Avrupa Birliği (AB), Çin’in Hong Kong Özel İdari Bölgesi’nde hatalıların Çin’e iade edilmesine yönelik tasarının iptali talebiyle düzenlenen protestoların sona ermesi için “kapsayıcı diyaloğa” muhtaçlık duyulduğunu bildirdi.
AB Dış Alakalar ve Güvenlik Siyasetleri Yüksek Temsilcisi Federica Mogherini, yaptığı yazılı açıklamada, 2 aydır çok sayıda vatandaşın toplanma ve şov hakkını kullandığını, lakin son devirde şiddet olaylarının artığını belirterek, “İtidalli davranılması, şiddetin terk edilmesi ve tansiyonun düşürülmesi için acil adımlar atılması çok kıymetli.” tabirlerini kullandı.
“Tüm tarafların dahil olduğu kapsayıcı ve geniş tabanlı diyaloğun kurulabilmesi gerekli.” değerlendirmesinde bulunan Mogherini, Hong Kong halkının temel haklarını kullanmasında Çin yönetimine de sorumluluk düştüğünü kaydetti.
Çin’e iade tasarısı
Çin’in Hong Kong Özel İdari Bölgesi, Hong Kong’da karar giyen yahut haklarında suçlama tezleri bulunan bireylerin Çin’e, Makao Özel İdari Bölgesi’ne ve Tayvan’a iadesini kolaylaştıran yasa tasarısı ve buna karşı yapılan protestolarla dünya gündeminin birinci sıralarında yer alıyor.

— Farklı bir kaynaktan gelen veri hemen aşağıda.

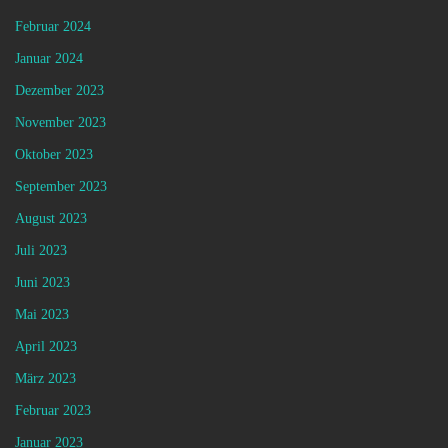
Februar 2024
Januar 2024
Dezember 2023
November 2023
Oktober 2023
September 2023
August 2023
Juli 2023
Juni 2023
Mai 2023
April 2023
März 2023
Februar 2023
Januar 2023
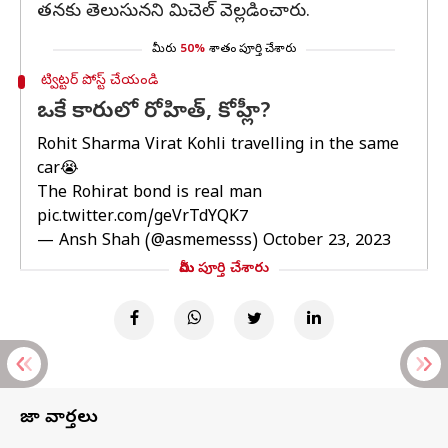
తనకు తెలుసునని మిచెల్ వెల్లడించారు.
మీరు
50%
శాతం పూర్తి చేశారు
ట్విట్టర్ పోస్ట్ చేయండి
ఒకే కారులో రోహిత్, కోహ్లీ?
Rohit Sharma Virat Kohli travelling in the same
car😭
The Rohirat bond is real man
pic.twitter.com/geVrTdYQK7
— Ansh Shah (@asmemesss)
October 23, 2023
మీరు పూర్తి చేశారు
తాజా వార్తలు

Söz konusu yasa tasarısı, 3 Nisan’da parlamentoya sunulmuştu.
Tasarı politik hataları kapsam dışında tutuyor, fakat 7,4 milyon nüfuslu Hong Kong’da halkın büyük kısmı, insanların Çin’in yargı sistemi altında keyfi gözaltılar, adil olmayan yargı süreçleri ve hatta azaba maruz kalacağı korkusunu paylaşıyor.
Tasarının görüşülmesi protestolar nedeniyle 15 Haziran’da askıya alınırken, şovlarına devam eden protestocular ise yasa tasarısı resmi olarak iptal edilene kadar hareketlerini sürdüreceklerini açıklamıştı.
Hong Kong’un statüsü
Hong Kong, 1898’de imzalanan “kira sözleşmesiyle” uzun yıllar İngiltere hakimiyetinde kaldıktan sonra 1997’de Çin’e devredilmişti.
İmzalanan ortak deklarasyon çerçevesinde Hong Kong’a, 2047’ye kadar Çin’e yalnızca dış siyaset ve savunma üzere alanlarda bağlı kalarak “tek ülke, iki sistem” siyasetiyle idari bağımsızlığını ve yapısını müdafaa hakkı tanınmıştı.